Methicillin-resistant S. aureus (MRSA) infection complicated by influenza emerges as a leading cause of death during recent influenza pandemics and epidemics. Defective bacterial control and exaggerated lung inflammation are believed to be responsible for high mortality in patients and animals. NADPH oxidase 2 (NOX2) is an enzyme complex predominantly expressed by phagocytes. The generation of reactive oxygen species (ROS) through NOX2, a process called oxidative burst, is required for lung S. aureus clearance. Using mouse models of influenza and S. aureus coinfection, our laboratory has established that intracellular ROS in phagocytes decrease after influenza infection, thereby leading to defective killing of S. aureus.

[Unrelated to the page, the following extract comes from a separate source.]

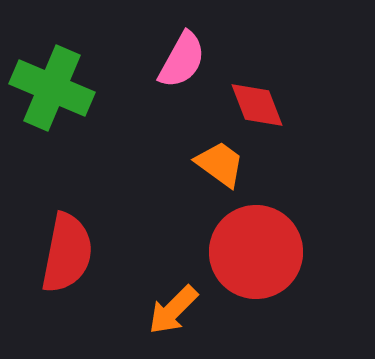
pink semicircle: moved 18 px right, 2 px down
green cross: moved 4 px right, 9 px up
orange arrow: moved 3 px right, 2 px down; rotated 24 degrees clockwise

However, although intracellular ROS are reduced on a per cell basis, there are excessive inflammatory cells that release oxidants during coinfection. This event eventually culminates in lethal oxidative lung damage. Currently, the focus of our lab is on understanding the molecular basis of this influenza-induced immune dysregulation. The ultimate goal of our study is to establish the treatment strategy to restore antimicrobial defense while limiting inflammatory lung damage during influenza and S. aureus coinfection. Dr. Sun has another facet of her research, which is listed under Host-Pathogen Interactions.